Saturday, October 26, 2013
IS A TORNADO A VILLAIN? EDITION
Honestly - can you call a force of nature villainous? Destructive yes, but villainous? That is the first thought that ran through my mind when this site named Galactus the #1 villain of all time and this one the #5. G-guy was the first of the "cosmic" level guys to show up in Marvels never ending search for more power, but not quite omnipotent. In his wake has come The Beyonder, The Collector, Infinity, The Living Tribunal, and on and on and on.
These characters represent comic book companies tying themselves in theological knots. They are more-or-less gods (Odin, Thor et. al. are "puny humans" by comparison.) But of course, we cannot have the comic books actually making a being God. When I started reading that would have been blasphemous and these days it would just be silly - there are no gods after all.
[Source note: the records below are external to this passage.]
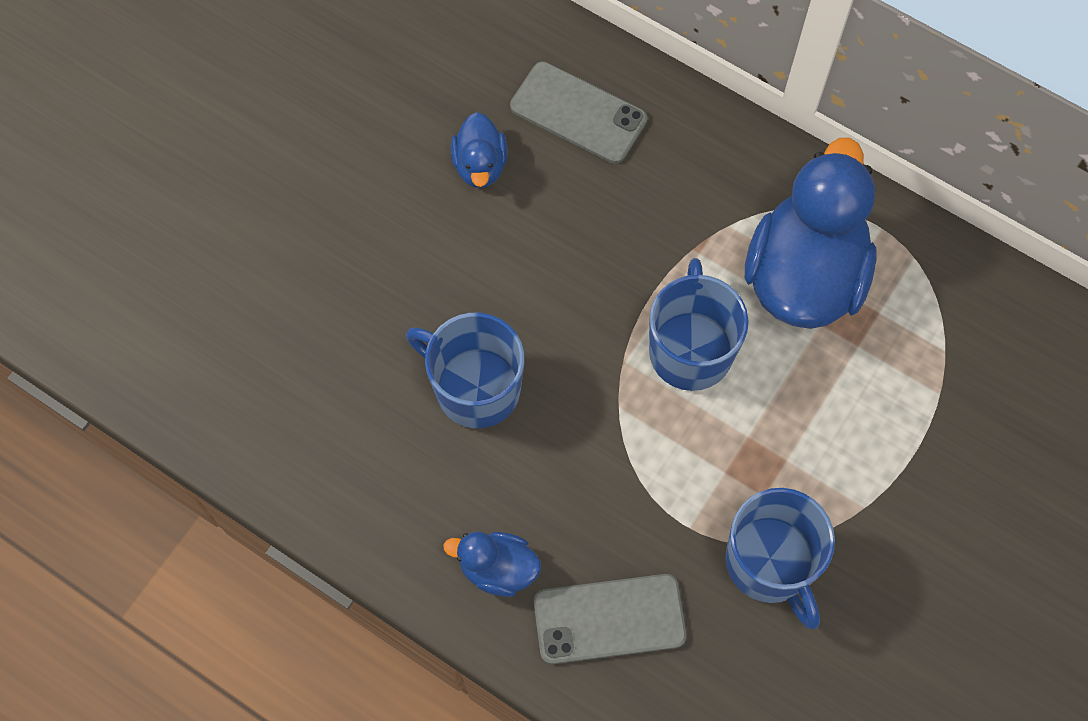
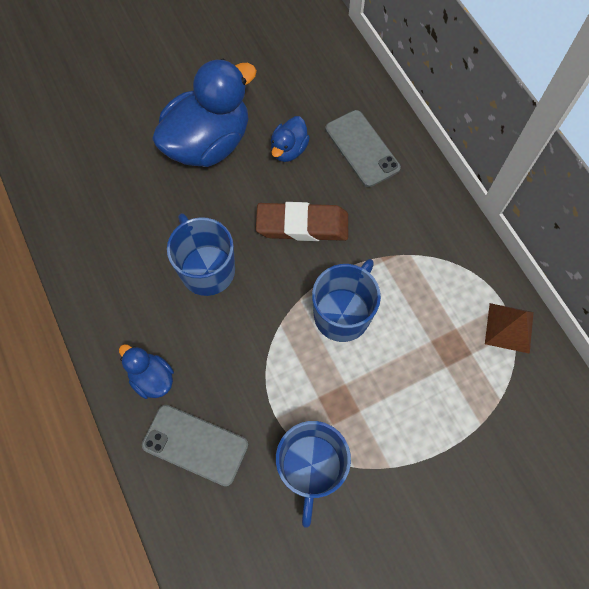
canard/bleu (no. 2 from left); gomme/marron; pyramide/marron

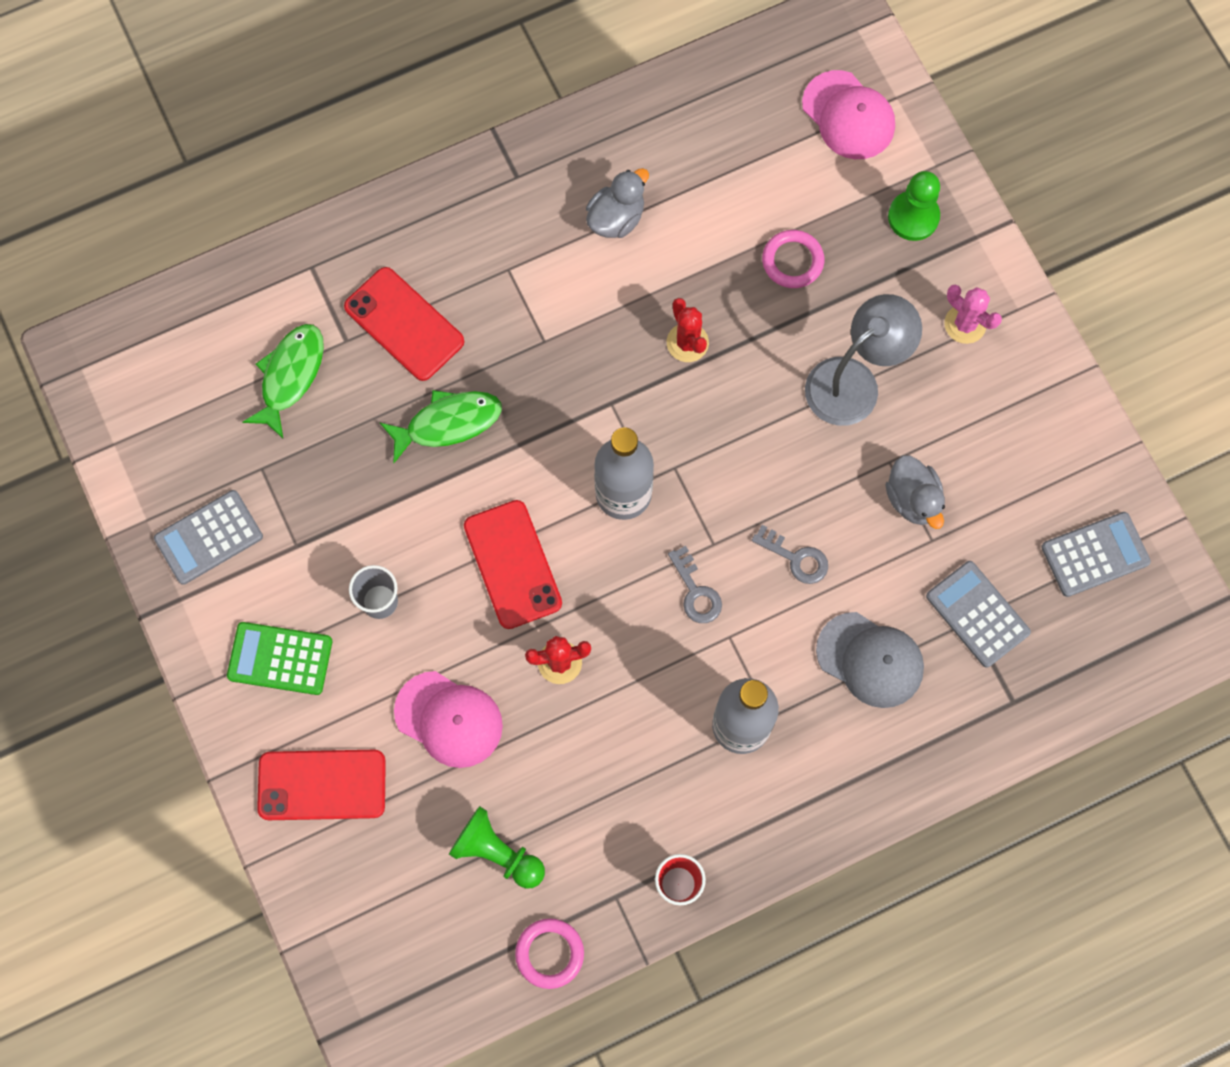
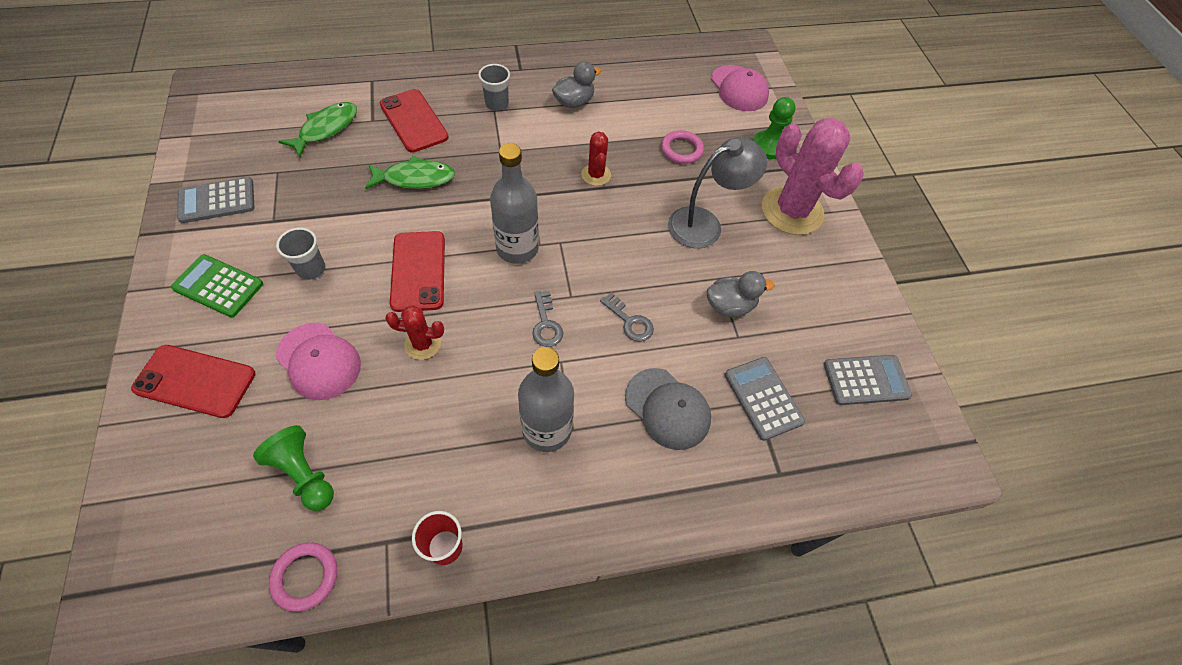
gobelet/gris (no. 2 from left); canard/gris (no. 2 from left); cactus/rose

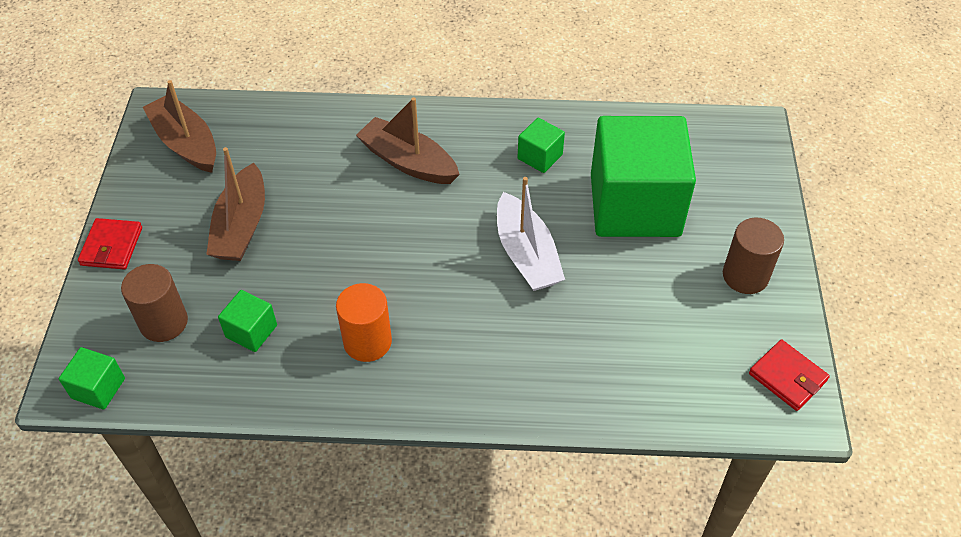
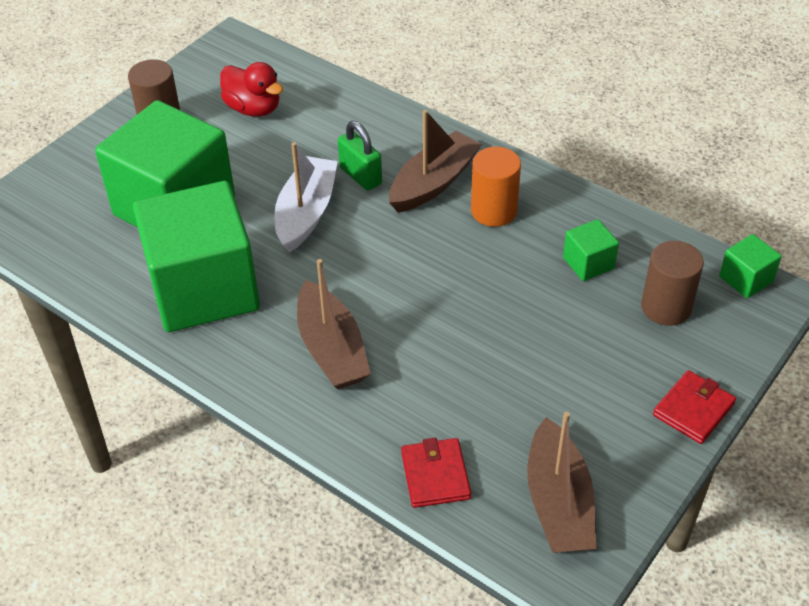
cube/vert (no. 2 from left); canard/rouge; cadenas/vert; bateau/marron (no. 2 from left); portefeuille/rouge (no. 1 from left)

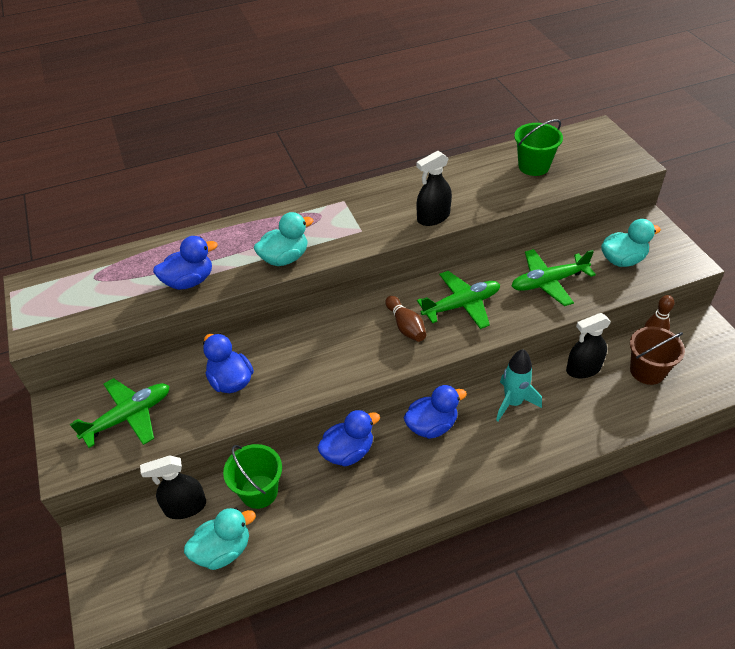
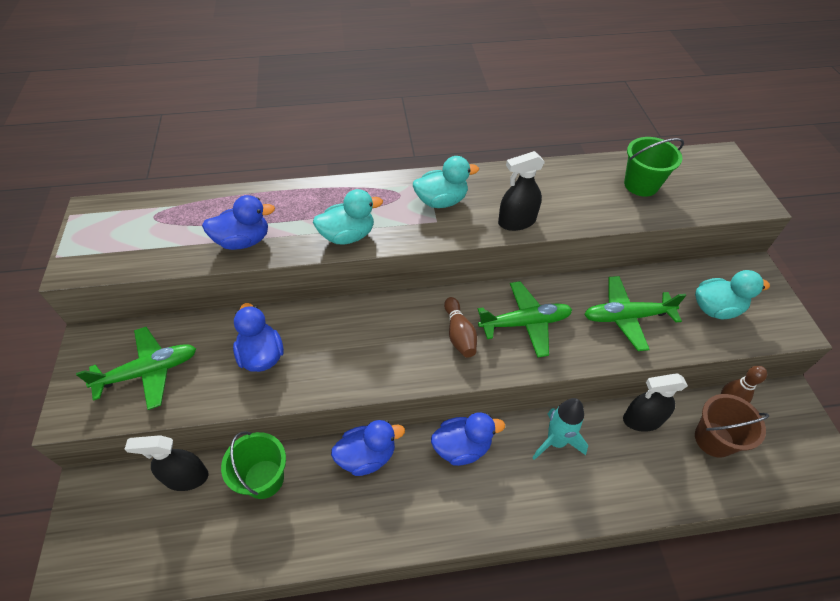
canard/turquoise (no. 2 from left)

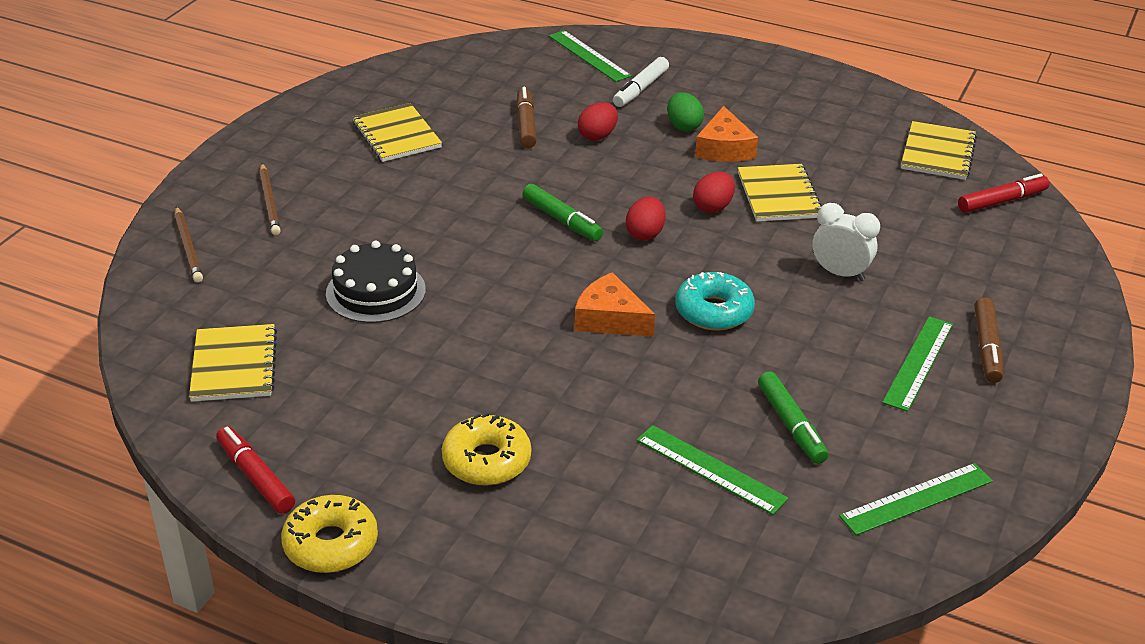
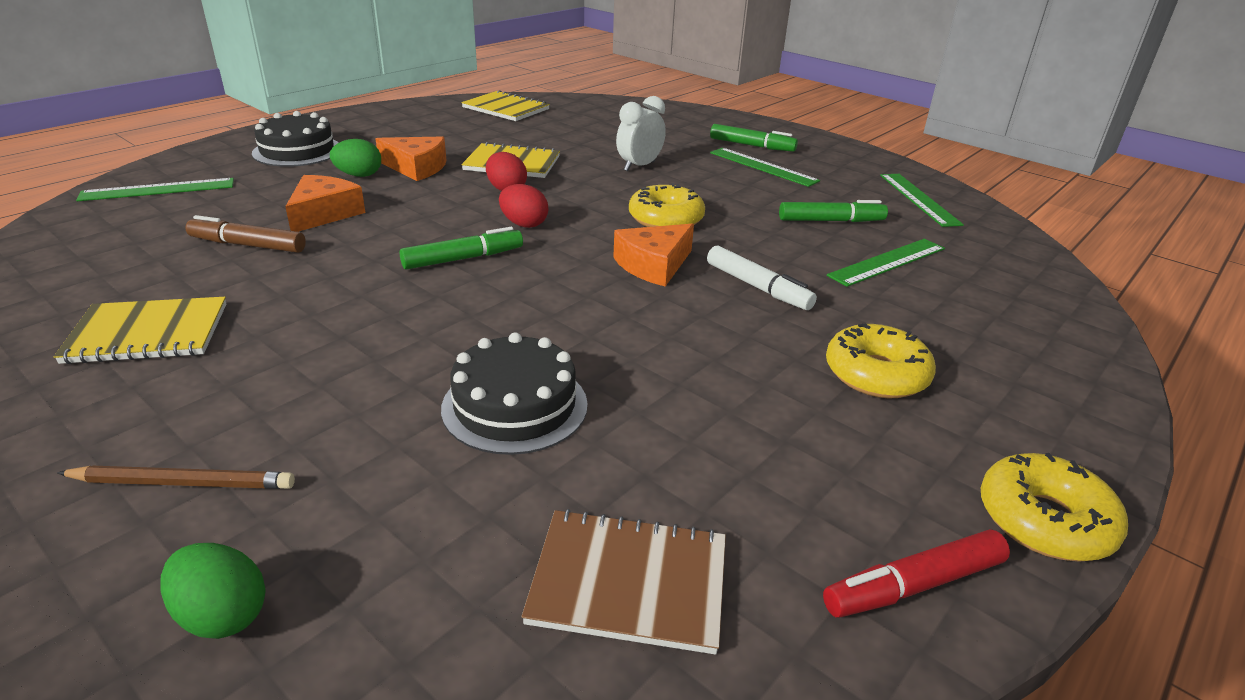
œuf/vert (no. 1 from left); gâteau/noir (no. 1 from left); fromage/orange (no. 1 from left); carnet/marron; beignet/jaune (no. 1 from left); feutre/blanc; feutre/vert (no. 2 from left); feutre/rouge (no. 2 from left in the first image)

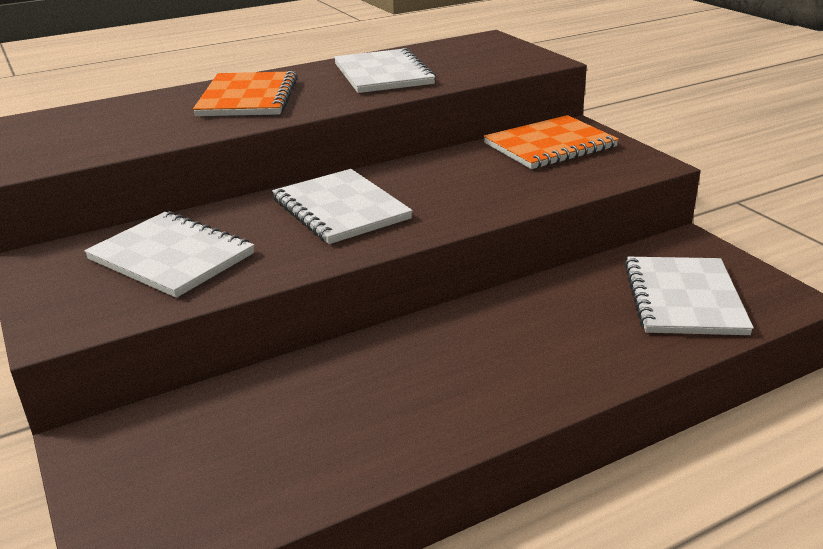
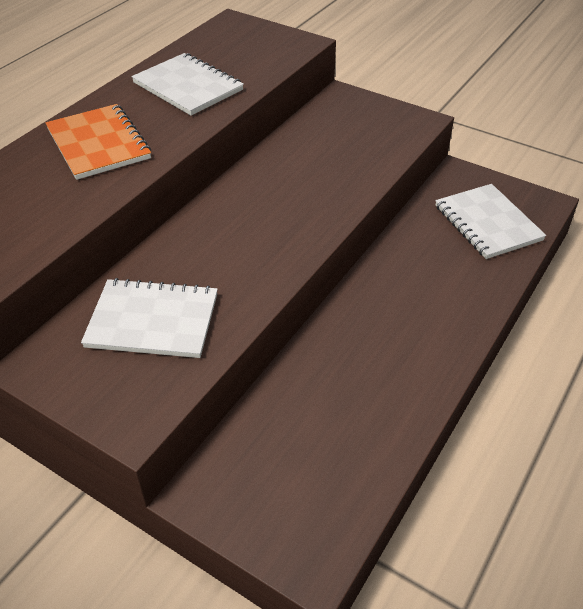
carnet/blanc (no. 2 from left in the first image); carnet/orange (no. 2 from left in the first image)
But power at this level decides good and evil, it is not judged by it. Now of course, in the Marvel Universe there is always someone or something out there just a bit more powerful and more than willing to impose "justice" on our actor.
But this raises all sorts of interesting questions. It implies that justice is in the "eye" of the most powerful. That leaves little room for concepts like grace, kindness, even love.
This philosophical conundrum is born of the deep Jewishness of many of the early creators and of the simple cultural desire not to offend. But i they end they have come up with a situation that is truly problematic. Under this system, at power levels like Galactus, concepts like good-and-evil just disappear. He is simply a force. How can he be a villain?
But then, this is probably too much thought for comic books. Or is it?